Dans vos propos, j’ai relevé la différence que vous faites entre un peintre et un artiste peintre, pourquoi cette distinction?

Fidèle à la notion de recherche artistique, je considère qu’un artiste a la mission de faire avancer l’art, son œuvre est ambulante, errante. Chaque réalisation devrait être transitoire, surprenante, inattendue et donc sublime. La passion, la curiosité, la volonté de construire du nouveau, du personnel, l’exigence de sortir du conventionnel accompagnée d’une certaine naïveté quelquefois sont, à mon avis, les dynamiques à suivre pour s’affirmer sur la scène artistique. Un artiste est un travailleur imprévisible. Le peintre est un artisan qui fait bien son travail et qui le répète.
Et vous ? Peintre ou artiste peintre?
Peintre non, artiste peintre, je travaille pour cela.
Quelle place accordez-vous à la formation artistique ?
Elle donne des bases, permet d’utiliser des techniques, de rechercher un style mais elle ne construit pas un artiste. L’école forme des peintres.

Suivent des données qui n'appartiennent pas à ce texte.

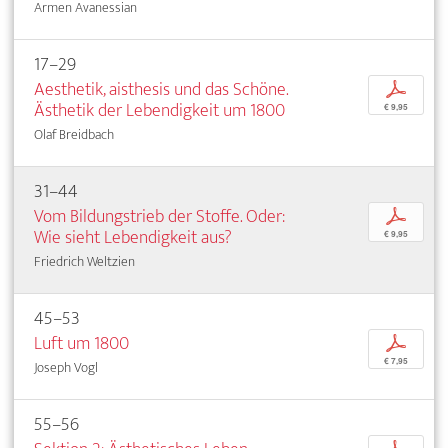
Armen Avanessian
17–29
Aesthetik, aisthesis und das Schöne.
p
Ästhetik der Lebendigkeit um 1800
€ 9,95
Olaf Breidbach
31–44
Vom Bildungstrieb der Stoffe. Oder:
p
Wie sieht Lebendigkeit aus?
€ 9,95
Friedrich Weltzien
45–53
Luft um 1800
p
€ 7,95
Joseph Vogl
55–56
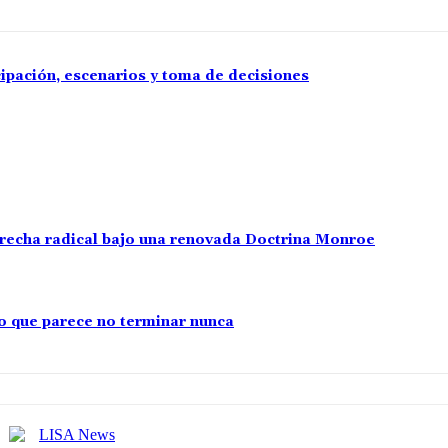
cipación, escenarios y toma de decisiones
erecha radical bajo una renovada Doctrina Monroe
cto que parece no terminar nunca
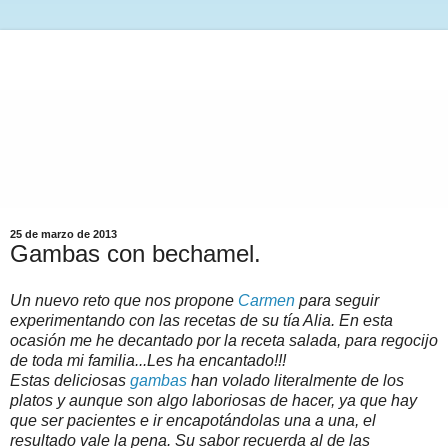
25 de marzo de 2013
Gambas con bechamel.
Un nuevo reto que nos propone
Carmen
para seguir
experimentando con las recetas de su tía Alia. En esta
ocasión me he decantado por la receta salada, para regocijo
de toda mi familia...Les ha encantado!!!
Estas deliciosas
gambas
han volado literalmente de los
platos y aunque son algo laboriosas de hacer, ya que hay
que ser pacientes e ir encapotándolas una a una, el
resultado vale la pena. Su sabor recuerda al de las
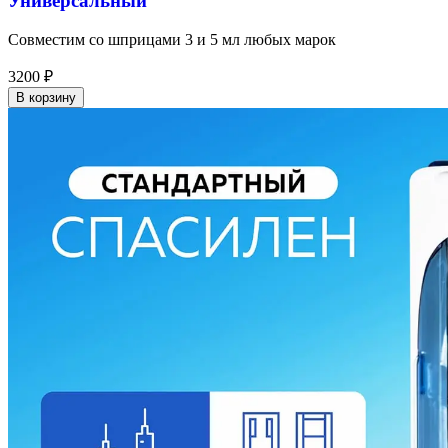
Универсальный
Совместим со шприцами 3 и 5 мл любых марок
3200
₽
В корзину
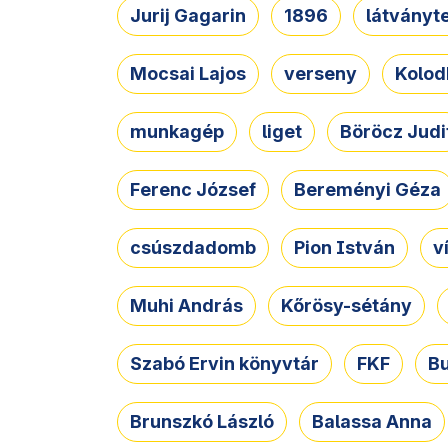
Jurij Gagarin
1896
látványt
Mocsai Lajos
verseny
Kolod
munkagép
liget
Böröcz Judi
Ferenc József
Bereményi Géza
csúszdadomb
Pion István
v
Muhi András
Kőrösy-sétány
Szabó Ervin könyvtár
FKF
B
Brunszkó László
Balassa Anna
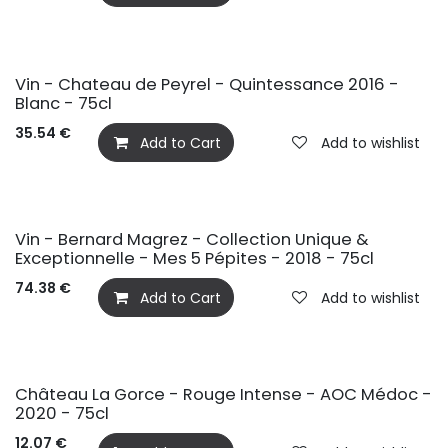
Vin - Chateau de Peyrel - Quintessance 2016 -
Blanc - 75cl
35.54
€
Add to Cart
Add to wishlist
Vin - Bernard Magrez - Collection Unique &
Exceptionnelle - Mes 5 Pépites - 2018 - 75cl
74.38
€
Add to Cart
Add to wishlist
Château La Gorce - Rouge Intense - AOC Médoc -
2020 - 75cl
12.07
€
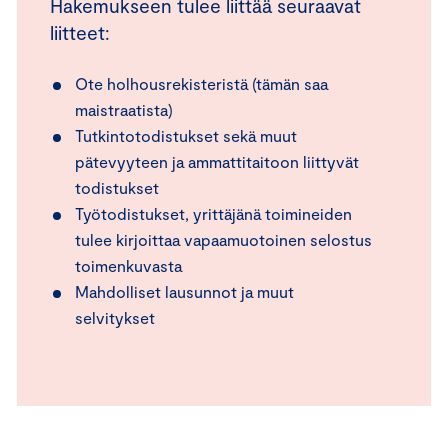
Hakemukseen tulee liittää seuraavat
liitteet:
Ote holhousrekisteristä (tämän saa
maistraatista)
Tutkintotodistukset sekä muut
pätevyyteen ja ammattitaitoon liittyvät
todistukset
Työtodistukset, yrittäjänä toimineiden
tulee kirjoittaa vapaamuotoinen selostus
toimenkuvasta
Mahdolliset lausunnot ja muut
selvitykset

Devenir artiste, c’est une autre démarche qui ne s’apprend pas à l’école.
Des yeux partout dans vos dessins, vos œuvres à l’huile, le regard semble avoir une place privilégiée, pourquoi ?
J’entre en communication avec une personne par le regard. Il reflète l’âme d’une personne, sa sensibilité, sa disponibilité. Il a un rôle de feu vert, un accord tacite avant tout dialogue. Dans notre vie actuelle, le regard a plus d’importance qu’avant. On manque de temps, la communication visuelle demande un instant, pas de préparation, elle est directe et spontanée, quelquefois trop rapide.

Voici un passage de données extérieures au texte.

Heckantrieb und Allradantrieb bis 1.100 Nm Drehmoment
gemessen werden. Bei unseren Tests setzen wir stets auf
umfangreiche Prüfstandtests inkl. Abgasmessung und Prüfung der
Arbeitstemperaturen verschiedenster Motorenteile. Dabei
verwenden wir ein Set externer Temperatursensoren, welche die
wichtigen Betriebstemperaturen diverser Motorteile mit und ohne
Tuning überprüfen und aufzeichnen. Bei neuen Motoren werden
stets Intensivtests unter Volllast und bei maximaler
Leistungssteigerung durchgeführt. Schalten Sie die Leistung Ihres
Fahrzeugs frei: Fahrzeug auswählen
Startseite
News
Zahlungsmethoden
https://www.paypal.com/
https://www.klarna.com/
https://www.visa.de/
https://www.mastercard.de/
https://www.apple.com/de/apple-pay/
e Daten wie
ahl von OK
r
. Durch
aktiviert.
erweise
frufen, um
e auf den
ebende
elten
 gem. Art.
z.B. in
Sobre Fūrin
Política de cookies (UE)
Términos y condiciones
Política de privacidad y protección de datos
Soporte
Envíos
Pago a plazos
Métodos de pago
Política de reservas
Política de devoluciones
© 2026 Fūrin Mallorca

Qu’est-ce qui dicte vos choix dans votre travail ?
Je suis une artiste de l’instant. J’aime dominer mon support dès les premiers traits. Le dessin me donne une grande liberté artistique. J’utilise les stylos, les feutres, l’encre de chine, l’encre gel, la gouache, l’acrylique ou l’huile selon mes besoins. Le support peut être carton, papier dessin, bois ou toile. L’œuvre naît de la spontanéité de mon geste. Je raffine ensuite, simple coup d’œil esthétique.  Mon inconscient retient beaucoup d’images,  mon imagination les dispatche selon des critères particuliers. Chaque œuvre est un voyage à l’intérieur de moi-même à un moment donné, elle est unique.
Vous utilisez beaucoup de cartons, de bois, vous avez peint des échelles en bois récupérées. Exprimez-vous un souci écologique?

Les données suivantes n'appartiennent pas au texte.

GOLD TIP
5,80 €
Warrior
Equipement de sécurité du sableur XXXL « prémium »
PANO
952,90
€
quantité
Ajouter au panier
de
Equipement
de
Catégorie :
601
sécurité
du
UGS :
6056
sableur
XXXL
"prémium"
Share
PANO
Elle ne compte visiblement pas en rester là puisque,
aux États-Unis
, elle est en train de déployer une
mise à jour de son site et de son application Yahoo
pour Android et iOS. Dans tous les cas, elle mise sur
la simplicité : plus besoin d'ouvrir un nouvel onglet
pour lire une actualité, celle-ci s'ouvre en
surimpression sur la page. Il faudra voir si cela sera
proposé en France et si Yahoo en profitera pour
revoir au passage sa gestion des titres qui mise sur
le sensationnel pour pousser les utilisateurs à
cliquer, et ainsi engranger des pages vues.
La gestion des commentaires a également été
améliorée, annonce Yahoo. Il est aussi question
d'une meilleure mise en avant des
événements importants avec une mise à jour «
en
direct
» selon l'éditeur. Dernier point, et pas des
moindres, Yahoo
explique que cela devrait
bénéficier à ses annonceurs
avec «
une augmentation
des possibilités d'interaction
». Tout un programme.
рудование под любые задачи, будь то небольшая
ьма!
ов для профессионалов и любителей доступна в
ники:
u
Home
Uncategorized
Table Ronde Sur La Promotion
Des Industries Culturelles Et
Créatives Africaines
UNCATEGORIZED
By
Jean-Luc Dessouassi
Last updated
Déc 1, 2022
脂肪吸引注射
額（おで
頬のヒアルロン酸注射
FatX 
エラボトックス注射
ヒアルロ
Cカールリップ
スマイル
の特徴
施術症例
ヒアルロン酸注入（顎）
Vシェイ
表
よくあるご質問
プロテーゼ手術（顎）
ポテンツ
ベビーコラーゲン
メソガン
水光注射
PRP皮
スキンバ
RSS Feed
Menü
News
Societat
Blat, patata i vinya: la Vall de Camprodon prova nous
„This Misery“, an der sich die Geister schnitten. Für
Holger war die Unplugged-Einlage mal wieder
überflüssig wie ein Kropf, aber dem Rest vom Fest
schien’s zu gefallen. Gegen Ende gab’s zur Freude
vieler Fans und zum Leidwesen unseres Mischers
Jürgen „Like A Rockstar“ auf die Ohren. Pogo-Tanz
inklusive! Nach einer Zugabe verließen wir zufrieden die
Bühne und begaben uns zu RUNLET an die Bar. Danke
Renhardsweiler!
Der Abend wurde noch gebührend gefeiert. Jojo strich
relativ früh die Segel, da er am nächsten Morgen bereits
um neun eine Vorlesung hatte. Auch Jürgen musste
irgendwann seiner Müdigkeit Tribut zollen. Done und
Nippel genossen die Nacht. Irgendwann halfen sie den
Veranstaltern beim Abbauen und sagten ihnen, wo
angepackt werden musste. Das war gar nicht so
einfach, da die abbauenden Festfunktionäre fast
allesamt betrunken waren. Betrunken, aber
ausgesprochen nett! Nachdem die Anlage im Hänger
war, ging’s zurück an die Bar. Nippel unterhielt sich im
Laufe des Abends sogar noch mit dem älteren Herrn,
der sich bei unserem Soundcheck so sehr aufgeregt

Une envie de faire revivre, surtout pour les échelles abandonnées près des poubelles, du matériel utile. Le carton, le journal, le bois et bien d’autres supports sont recyclables par les mains de l’artiste. C’est écologique, certes, mais cela aide aussi l’artiste à s’actualiser.
Pourquoi tant d’éléments féminins dans votre œuvre ?
Peut-être parce que je déborde de féminité. C’est un besoin, mais je ne suis pas féministe.
Quelle préférence accordez-vous à vos expositions ?
Je pense que le lieu et l’organisation sont importants pour exposer des œuvres. Ma première exposition au Maroc en 2007 a été à la Galerie Chaïbia d’El Jadida. Mes toiles étaient grandes, elles avaient besoin d’espace pour que les visiteurs apprécient leur contenu. J’ai beaucoup aimé ce lieu historique et la fréquentation de la population avoisinante était intéressante. J’aime les expositions collectives construites dans une optique culturelle où les artistes viennent d’origines diverses. Actuellement, j’expose à Torino en Italie dans le cadre d’une Biennale d’art Stemperando 2010 qui regroupe 66 artistes de tous les horizons et qui se déplacera en septembre à Cosenza et en janvier à Roma.
Je tiens à ce que ma présence dans une exposition soit respectée ; chaque œuvre doit avoir sa place ; une exposition bien organisée évite les mélanges de mauvais goût.